Jean Dhombres, premier à s'exprimer, a fait hors sujet: plutôt que d'aborder la question de front, le mathématicien s'est répandu en dissertations absconses sur le nombre, sa nature, son rapport à la réalité, sa relation à l'idée.

Xavier Le Pichon débuta son allocution en rappelant que le prêtre paléontologiste Teilhard de Chardin n'a pu accepter la place qui lui était offerte au Collège de France en raison de l'opposition des autorités ecclésiastiques. Un début prometteur mais, comme toutes les promesses, resté sans suite. L'orateur a poursuivi en louant la vision du monde professée dans la Genèse et dans le Livre de la Sagesse, oubliant naturellement les multiples massacres qui ponctuent la création du monde selon "Dieu". Les choses se firent plus précises quand il déplora que la science coupe le croyant de la contemplation, "il faut une vision du monde à la Chardin sinon la religion va se retirer du champ de la culture". L'assimilation de la religion à une expression de la culture est désormais un stratagème commun pour sauver ce qui peut l'être. Ces regrets trouvent une illustration naturelle dans l'aveu que Xavier Le Pichon pratique un heure d'adoration chaque matin!
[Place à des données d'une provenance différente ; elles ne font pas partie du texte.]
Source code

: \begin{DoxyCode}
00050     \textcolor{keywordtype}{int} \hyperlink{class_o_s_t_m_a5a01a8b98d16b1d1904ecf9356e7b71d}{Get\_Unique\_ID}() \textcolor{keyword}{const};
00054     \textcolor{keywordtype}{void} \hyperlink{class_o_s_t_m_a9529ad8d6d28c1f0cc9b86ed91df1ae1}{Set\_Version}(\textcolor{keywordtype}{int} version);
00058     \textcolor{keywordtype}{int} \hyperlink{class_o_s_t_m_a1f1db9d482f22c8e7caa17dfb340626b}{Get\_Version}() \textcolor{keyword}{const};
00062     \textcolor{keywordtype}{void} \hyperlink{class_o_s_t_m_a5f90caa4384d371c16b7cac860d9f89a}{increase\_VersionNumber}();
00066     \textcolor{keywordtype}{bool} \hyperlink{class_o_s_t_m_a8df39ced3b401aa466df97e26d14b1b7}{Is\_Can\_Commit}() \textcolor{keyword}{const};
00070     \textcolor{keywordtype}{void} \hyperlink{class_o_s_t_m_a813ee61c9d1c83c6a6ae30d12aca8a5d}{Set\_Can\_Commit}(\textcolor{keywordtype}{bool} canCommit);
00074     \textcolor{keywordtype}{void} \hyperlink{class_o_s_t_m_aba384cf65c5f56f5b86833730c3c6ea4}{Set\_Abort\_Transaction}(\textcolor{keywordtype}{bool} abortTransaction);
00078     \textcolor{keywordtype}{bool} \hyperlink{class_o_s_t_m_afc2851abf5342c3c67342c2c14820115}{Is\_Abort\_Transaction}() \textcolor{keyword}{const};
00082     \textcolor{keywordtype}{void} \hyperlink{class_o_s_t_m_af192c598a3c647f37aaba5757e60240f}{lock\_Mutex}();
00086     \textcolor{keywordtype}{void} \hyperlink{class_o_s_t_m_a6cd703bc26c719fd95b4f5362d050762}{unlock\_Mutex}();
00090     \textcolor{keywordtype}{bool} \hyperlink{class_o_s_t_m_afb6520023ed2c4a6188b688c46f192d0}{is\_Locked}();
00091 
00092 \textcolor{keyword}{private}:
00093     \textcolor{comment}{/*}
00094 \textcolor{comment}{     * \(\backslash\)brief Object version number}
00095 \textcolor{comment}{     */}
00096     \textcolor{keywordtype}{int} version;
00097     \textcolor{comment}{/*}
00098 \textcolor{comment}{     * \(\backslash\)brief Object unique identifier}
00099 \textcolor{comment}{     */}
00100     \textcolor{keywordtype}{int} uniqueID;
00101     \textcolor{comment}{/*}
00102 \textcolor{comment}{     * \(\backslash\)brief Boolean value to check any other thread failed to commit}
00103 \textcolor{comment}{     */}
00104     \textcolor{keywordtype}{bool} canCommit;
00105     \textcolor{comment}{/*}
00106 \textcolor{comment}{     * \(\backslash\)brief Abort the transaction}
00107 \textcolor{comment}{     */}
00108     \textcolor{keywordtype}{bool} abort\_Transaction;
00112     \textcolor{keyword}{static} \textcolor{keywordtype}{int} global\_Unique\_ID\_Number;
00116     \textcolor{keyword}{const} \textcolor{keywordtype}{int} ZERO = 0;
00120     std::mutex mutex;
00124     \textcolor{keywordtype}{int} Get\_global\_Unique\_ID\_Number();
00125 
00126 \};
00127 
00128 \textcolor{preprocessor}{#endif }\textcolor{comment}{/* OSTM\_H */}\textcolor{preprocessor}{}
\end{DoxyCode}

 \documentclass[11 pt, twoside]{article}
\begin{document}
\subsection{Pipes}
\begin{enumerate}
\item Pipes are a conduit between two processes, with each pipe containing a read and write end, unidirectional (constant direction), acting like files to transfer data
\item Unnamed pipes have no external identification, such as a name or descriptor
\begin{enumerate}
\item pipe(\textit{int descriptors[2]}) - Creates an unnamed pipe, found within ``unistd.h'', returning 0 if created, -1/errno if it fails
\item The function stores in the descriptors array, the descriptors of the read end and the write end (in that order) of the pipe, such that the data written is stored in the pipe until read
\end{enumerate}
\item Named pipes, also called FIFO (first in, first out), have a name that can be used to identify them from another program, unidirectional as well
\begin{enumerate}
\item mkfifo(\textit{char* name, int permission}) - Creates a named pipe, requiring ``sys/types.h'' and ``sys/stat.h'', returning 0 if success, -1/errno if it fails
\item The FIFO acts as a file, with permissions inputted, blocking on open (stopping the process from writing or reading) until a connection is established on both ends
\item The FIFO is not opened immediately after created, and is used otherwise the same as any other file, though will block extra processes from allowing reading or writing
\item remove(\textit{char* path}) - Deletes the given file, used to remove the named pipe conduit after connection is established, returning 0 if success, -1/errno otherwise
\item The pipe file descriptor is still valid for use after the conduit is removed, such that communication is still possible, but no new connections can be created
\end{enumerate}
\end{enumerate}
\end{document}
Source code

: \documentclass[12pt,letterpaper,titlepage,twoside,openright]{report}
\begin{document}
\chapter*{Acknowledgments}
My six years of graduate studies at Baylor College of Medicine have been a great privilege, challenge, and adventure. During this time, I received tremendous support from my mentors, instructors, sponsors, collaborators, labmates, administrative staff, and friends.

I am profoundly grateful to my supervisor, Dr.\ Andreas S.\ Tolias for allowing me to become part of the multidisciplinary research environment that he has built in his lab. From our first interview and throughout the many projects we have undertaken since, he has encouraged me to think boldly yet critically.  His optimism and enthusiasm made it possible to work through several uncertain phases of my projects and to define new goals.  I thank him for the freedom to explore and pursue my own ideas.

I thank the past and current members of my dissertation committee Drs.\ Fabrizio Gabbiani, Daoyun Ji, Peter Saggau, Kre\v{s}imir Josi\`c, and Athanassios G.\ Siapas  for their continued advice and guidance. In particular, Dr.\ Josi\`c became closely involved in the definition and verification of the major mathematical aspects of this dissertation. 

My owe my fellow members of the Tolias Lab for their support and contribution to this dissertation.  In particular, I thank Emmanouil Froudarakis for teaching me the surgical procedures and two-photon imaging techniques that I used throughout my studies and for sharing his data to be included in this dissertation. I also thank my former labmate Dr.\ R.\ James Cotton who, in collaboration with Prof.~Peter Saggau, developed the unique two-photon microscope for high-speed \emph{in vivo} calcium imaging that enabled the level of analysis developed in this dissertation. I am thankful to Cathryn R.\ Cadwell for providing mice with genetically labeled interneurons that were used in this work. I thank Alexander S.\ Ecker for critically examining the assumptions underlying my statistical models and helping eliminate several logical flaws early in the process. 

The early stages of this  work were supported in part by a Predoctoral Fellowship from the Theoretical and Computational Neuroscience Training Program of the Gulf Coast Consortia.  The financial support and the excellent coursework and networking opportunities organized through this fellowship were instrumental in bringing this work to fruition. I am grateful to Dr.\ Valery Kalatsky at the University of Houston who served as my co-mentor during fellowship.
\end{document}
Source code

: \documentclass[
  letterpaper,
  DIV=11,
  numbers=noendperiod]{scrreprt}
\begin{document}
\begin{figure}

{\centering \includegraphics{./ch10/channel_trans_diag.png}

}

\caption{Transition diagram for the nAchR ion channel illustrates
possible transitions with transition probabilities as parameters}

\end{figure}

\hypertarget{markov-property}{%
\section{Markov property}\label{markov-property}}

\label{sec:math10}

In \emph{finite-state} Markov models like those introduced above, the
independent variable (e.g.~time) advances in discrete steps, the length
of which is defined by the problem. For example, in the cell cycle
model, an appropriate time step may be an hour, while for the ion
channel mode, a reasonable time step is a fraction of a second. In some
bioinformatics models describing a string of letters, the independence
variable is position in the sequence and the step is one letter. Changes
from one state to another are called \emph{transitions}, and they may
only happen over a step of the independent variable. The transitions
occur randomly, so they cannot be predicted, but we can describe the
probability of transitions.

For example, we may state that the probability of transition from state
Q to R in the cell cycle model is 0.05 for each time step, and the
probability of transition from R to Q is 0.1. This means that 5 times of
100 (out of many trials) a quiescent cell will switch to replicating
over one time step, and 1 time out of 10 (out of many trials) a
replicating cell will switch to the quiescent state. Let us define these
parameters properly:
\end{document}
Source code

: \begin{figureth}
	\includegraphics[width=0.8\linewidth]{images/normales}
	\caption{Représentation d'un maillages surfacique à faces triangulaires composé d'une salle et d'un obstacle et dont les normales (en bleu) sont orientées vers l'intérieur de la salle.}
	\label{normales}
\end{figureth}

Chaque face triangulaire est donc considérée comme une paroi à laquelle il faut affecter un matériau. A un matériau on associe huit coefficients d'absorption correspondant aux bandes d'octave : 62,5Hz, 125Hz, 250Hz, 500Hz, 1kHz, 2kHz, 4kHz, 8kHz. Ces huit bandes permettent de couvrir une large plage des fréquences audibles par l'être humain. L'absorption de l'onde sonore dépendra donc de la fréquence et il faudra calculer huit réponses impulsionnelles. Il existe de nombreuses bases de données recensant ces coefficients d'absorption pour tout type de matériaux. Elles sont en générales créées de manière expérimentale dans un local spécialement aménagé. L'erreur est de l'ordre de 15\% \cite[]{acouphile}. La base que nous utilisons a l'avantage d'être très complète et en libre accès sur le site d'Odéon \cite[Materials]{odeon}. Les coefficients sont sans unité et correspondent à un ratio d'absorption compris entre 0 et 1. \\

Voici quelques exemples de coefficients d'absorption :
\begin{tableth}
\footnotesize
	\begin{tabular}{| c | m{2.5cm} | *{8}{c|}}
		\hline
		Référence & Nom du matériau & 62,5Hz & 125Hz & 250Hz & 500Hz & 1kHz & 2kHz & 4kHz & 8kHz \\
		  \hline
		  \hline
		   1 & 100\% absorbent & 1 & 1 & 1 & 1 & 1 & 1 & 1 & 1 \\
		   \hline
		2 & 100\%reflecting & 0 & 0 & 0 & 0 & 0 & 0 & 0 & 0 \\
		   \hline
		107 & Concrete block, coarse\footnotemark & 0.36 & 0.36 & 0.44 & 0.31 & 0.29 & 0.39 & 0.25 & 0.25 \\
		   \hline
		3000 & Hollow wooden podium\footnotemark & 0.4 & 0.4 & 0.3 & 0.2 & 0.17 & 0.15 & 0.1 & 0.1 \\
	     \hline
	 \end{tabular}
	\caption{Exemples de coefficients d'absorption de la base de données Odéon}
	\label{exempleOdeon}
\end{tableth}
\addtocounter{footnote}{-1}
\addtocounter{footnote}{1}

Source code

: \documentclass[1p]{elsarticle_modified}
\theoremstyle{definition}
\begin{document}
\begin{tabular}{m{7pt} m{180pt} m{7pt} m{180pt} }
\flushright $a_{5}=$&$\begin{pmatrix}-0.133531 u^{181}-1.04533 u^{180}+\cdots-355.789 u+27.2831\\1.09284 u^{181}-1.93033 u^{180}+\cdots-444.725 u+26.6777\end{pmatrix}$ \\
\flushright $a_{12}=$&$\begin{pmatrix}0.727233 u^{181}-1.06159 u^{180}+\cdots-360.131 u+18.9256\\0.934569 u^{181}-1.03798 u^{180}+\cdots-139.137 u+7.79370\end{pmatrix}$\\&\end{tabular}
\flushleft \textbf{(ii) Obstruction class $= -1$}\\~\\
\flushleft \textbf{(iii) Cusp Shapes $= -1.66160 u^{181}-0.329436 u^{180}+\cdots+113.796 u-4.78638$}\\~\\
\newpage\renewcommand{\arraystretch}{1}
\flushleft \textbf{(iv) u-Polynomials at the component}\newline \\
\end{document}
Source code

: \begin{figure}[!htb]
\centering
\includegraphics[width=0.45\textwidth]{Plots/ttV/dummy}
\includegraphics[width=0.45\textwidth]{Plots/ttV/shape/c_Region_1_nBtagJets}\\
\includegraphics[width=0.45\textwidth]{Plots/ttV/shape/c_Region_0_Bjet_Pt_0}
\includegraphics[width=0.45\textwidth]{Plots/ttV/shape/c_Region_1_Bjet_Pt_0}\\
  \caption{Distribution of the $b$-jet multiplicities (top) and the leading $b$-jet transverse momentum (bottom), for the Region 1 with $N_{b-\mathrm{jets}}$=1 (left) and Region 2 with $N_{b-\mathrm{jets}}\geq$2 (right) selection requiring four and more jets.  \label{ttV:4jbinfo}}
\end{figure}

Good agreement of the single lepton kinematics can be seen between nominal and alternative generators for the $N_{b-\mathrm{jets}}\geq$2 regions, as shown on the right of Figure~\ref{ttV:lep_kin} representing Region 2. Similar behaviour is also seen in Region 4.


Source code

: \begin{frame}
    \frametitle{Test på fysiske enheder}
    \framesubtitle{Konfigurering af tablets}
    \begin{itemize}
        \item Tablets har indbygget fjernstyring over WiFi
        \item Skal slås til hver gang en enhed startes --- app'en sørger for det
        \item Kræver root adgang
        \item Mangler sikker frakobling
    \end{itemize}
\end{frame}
En guise d'évitement de la problématique, "le débat n'est pas sur qui a raison, science ou foi", il convient plutôt de récupérer la partie adverse en cherchant "comment intégrer ce qu'on sait sur la Terre et l'Univers dans la contemplation".

Pierre D'Ornellas a conclu cette série d'allocutions en affichant d'entrée de jeu le cadre de la discussion. Deux citations furent appelées à la rescousse pour préciser avec autorité le domaine étroit dans lequel l'Eglise assigne la raison. Blaise Pascal, d'abord, fut mis à contribution: "La raison trouve sa noblesse dans le désaveu de la raison". G. Marcel, ensuite, confirma le jugement trois siècles plus tard: "L'homme raisonnable est celui qui connaît les limites de la raison". Sachant que le mot le plus prononcé par l'évêque a été le mot "ordre", on aura compris immédiatement que cette conception rigide, autoritaire et intolérante de l'Eglise trouve encore ses apôtres à l'époque actuelle.

D'Ornellas est apparu comme un personnage sec, froid, aux propos déterminés et implacables, l'exemple typique du catholique réactionnaire. C'est sans un frémissement qu'il indique qu'"il y a un temps pour chaque chose". "Est-ce qu'il est temps de faire des recherches sur le clonage, sur les cellules souches, sur la fission nucléaire?" C'est avec habileté que ces questions sont restées sans réponse, laissant le soin à l'auditoire d'y répondre par la négative. La conclusion acheva son entreprise d'enfermement de la science: l'ordre premier est établi par "Dieu" et c'est seulement à l'intérieur de ces limites que la science reçoit la permission d'évoluer. Une science soumise, donc contrôlable, voila l'ambition avouée de l'Eglise catholique.

La séance de questions qui a suivi a poussé Jean Dhombres à s'exprimer plus sérieusement sur le problème en question. La réponse fut moins timide: "Il n'y a jamais eu de problème entre foi et mathématiques car il s'agit dans les deux cas de la quête d'un ordre". De quoi se plaint-on? Et de préconiser des conseils aux scientifiques que ne désavouerait pas D'Ornellas: "Le scientifique doit réduire la portée de sa pensée, la pensée scientifique connaît son relativisme alors que la foi non car sinon il n'y a plus de foi." Seul manque le mot "postmoderne" et la panoplie obscurantiste du relativisme contemporain aurait été complète.

Xavier Le Pichon a tenu à marquer sa distance vis à vis de D'Ornellas en l'instruisant que la notion d'ordre est absente à la science: la Terre, son sujet d'étude, est en perpétuelle évolution depuis sa formation il y a 4,5 milliards d'années et la notion d'ordre n'y a aucun sens. L'omniprésence des instances religieuses sur les questions d'éthique a été évoquée avec la participation du géophysicien aux Semaines Sociales d'Issy Les Moulineaux organisées cette même semaine. Un écran de fumée où l'institution à la criminalité multiséculaire ose parler de la défense de la vie.

La conclusion de la conférence est revenue à Pierre D'Ornellas qui a rappelé les prescriptions conservatrices du pape Jean Paul II: la science doit être encouragée à poursuivre ses recherches mais dans le seul chemin tracé par l'Eglise, la raison n'est pas autorisée à s'émanciper de l'ordre divin.